To extend the comparison further, similar pretreatments to those used with
PTAH were employed on sections which were subsequently stained for i h
in Mallory's PTA / aniline blue / orange G mixture. The results which were
obtained indicate a close correspondence between red staining with PTAH
and staining with the aniline blue of Mallory's mixture, and between either
blue staining or lack of staining with PTAH and staining with the orange G
of Mallory's mixture. Deamination somewhat reduced the staining of collagen
with Mallory's mixture—much more with fine than with coarse fibres—while
muscle stained a pure orange instead of the rather greyish orange produced
in a control. Benzoylation grossly impaired staining with aniline blue, but because of the overall yellow colour induced by the benzoylation procedure the
effect on staining with orange G was not clear. Phosphorylation and acetylation
considerably reduced the staining of collagen with aniline blue, while muscle
was a pure orange. Methylation or alkaline hydrolysis induced strong staining
of muscle with aniline blue.
An attempt was made to show the binding of phosphotungstic acid to
tissue sections by means of the tungsten blue reaction, in a way similar to the
use of the molybdenum blue reaction by Landing and his colleagues (1952)
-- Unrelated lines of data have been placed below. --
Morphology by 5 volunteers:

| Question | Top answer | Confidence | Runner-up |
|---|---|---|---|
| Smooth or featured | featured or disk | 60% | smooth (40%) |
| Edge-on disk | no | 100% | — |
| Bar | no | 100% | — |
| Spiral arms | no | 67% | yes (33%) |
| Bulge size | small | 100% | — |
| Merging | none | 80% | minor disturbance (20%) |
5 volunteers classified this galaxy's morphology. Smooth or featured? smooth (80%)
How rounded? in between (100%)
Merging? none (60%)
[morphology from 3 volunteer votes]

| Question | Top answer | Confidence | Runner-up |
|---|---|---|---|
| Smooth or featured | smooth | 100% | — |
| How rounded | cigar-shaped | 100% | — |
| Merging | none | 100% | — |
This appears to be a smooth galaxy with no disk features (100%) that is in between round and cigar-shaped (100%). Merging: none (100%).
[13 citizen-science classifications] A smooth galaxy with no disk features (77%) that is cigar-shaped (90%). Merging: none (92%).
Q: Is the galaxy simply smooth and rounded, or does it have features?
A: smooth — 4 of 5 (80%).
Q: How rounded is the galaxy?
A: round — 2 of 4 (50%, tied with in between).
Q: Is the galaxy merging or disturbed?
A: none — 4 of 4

and by Puchtler and Isler (1958). This was unsuccessful, because of the low
intensity of the tungsten blue. To some extent, however, the bound phosphotungstic acid could be demonstrated indirectly by the increased basiphilia
resulting from its binding to the tissues, comparable with the basiphilia
associated with the binding of phosphomolybdic acid (PMA) described by
Puchtler and Isler. Sections were therefore exposed to 2% PMA for 5 min,
and subsequently treated either with acid stannous chloride to produce the
molybdenum blue reaction or with a basic thiazine dye to demonstrate the
alteration in basiphilia. Sections exposed for 5 min to 2% PTA were treated
only with the basic dye. PTA and PMA produced similar changes in basiphilia of various tissue structures, so that it may be justifiable to use the distribution of the molybdenum blue reaction after PMA treatment as an
indication of the sites at which PTA will also bind. It must be realized, however, that failure to obtain a molybdenum blue reaction in a tissue after PMA
treatment indicates only the absence of bound hexavalent molybdenum
(Sidgwick, 1950). PMA treatment may possibly have some effect on a tissue
even when there is no subsequent molybdenum blue reaction.
The results which were obtained by these methods are shown in table 1.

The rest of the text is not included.